+++ Page extract
UK financial market barometers are showing signs of worry- though FTSE futures is marginally negative, GBP/USD is down about -0.8 percent.
UK poll results declared so far this morning point to a hung parliament, as was predicted by many opinion polls and the exit poll. Global markets have been mostly indifferent as they are still figuring out the implications. S&P 500 futures is marginally up; Nikkei is positive, Hang Seng, Sensex marginally down. However, UK financial market barometers are showing signs of worry- though FTSE futures is marginally negative, GBP/USD is down about -0.8 percent.
Hung parliament or at best a thin majority scenario
At the time of publishing, Conservatives have won 310 out of 641 seats declared with 42 percent votes. Vote percent is more or less on expected lines. But it has improved for Labour party (40 percent vs 35-38 percent expected). However, Conservatives can still reach the working majority (Conservative MPs less all other parties, excluding the Speaker, two deputy Speakers and Sinn Fein MPs.). It should be able to tie up with the Democratic Unionist Party or Liberal Democrats and form the government depending on the final tally. Still, it is bad news for Theresa May herself – her clout diminishes and a leadership change is on the cards.
Political uncertainty would first have an impact on the time line, process and the possibly terms of negotiations. A leadership change on the UK side would obviously delay the negotiation talks. Depending on political compulsions within party and coalition partners, the hard stance UK had taken so far for Brexit terms might soften. In general, it means more uncertainty in the near-term.
GBP/USD is expected to drift lower in this scenario. FTSE 100 may still benefit from currency depreciation as it constitutes companies having 2/3rd of the earnings from exports.
Global markets may not react sharply and probably wait and understand the implications of revised UK stance on Brexit negotiations.Indian market: Sectors, companies to watch for
In our earlier note on the UK election, we had highlighted UK election as the event risk and had advised hedging the currency exposure.
IT, automobiles, textiles, gems and jewelry, metals and mining sectors are among the key sectors to face some impact from the sharp move in the Pound Sterling.
++++++
The problem -
Revise the UK election market commentary, giving everything from "GBP/USD is expected" down to "the currency exposure." with "reducing" in place of "hedging". The records that come next have no connection to the market commentary.
+++ Record extracts
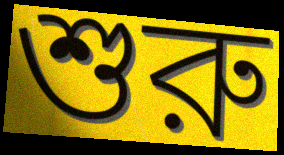
শুরুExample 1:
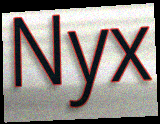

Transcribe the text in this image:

Nyx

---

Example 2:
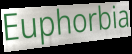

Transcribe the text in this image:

Euphorbia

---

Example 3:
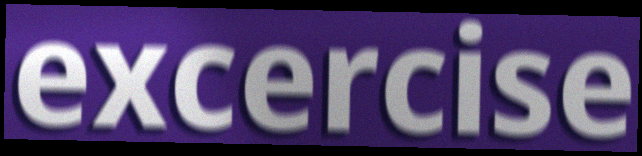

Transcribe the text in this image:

excercise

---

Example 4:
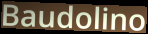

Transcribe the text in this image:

Baudolino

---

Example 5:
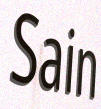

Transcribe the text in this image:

Sain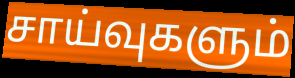
சாய்வுகளும்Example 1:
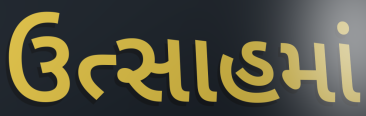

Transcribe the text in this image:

ઉત્સાહમાં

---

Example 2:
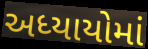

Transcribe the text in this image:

અધ્યાયોમાં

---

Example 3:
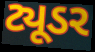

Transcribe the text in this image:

ટ્યૂડર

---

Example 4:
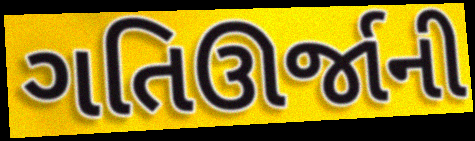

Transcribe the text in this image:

ગતિઊર્જાની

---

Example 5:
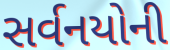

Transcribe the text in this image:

સર્વનયોનીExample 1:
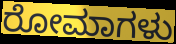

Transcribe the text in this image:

ರೋಮಾಗಳು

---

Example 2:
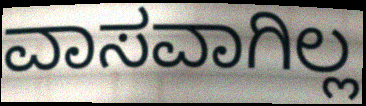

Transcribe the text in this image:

ವಾಸವಾಗಿಲ್ಲ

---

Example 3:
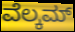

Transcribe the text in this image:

ವೆಲ್ಕಮ್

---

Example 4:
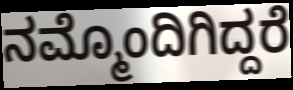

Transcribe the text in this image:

ನಮ್ಮೊಂದಿಗಿದ್ದರೆ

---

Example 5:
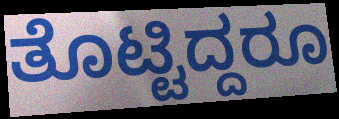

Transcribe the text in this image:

ತೊಟ್ಟಿದ್ದರೂ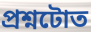
প্ৰশ্নটোত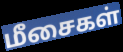
மீசைகள்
++++++
Response -
GBP/USD is expected to drift lower in this scenario. FTSE 100 may still benefit from currency depreciation as it constitutes companies having 2/3rd of the earnings from exports.
Global markets may not react sharply and probably wait and understand the implications of revised UK stance on Brexit negotiations.Indian market: Sectors, companies to watch for
In our earlier note on the UK election, we had highlighted UK election as the event risk and had advised reducing the currency exposure.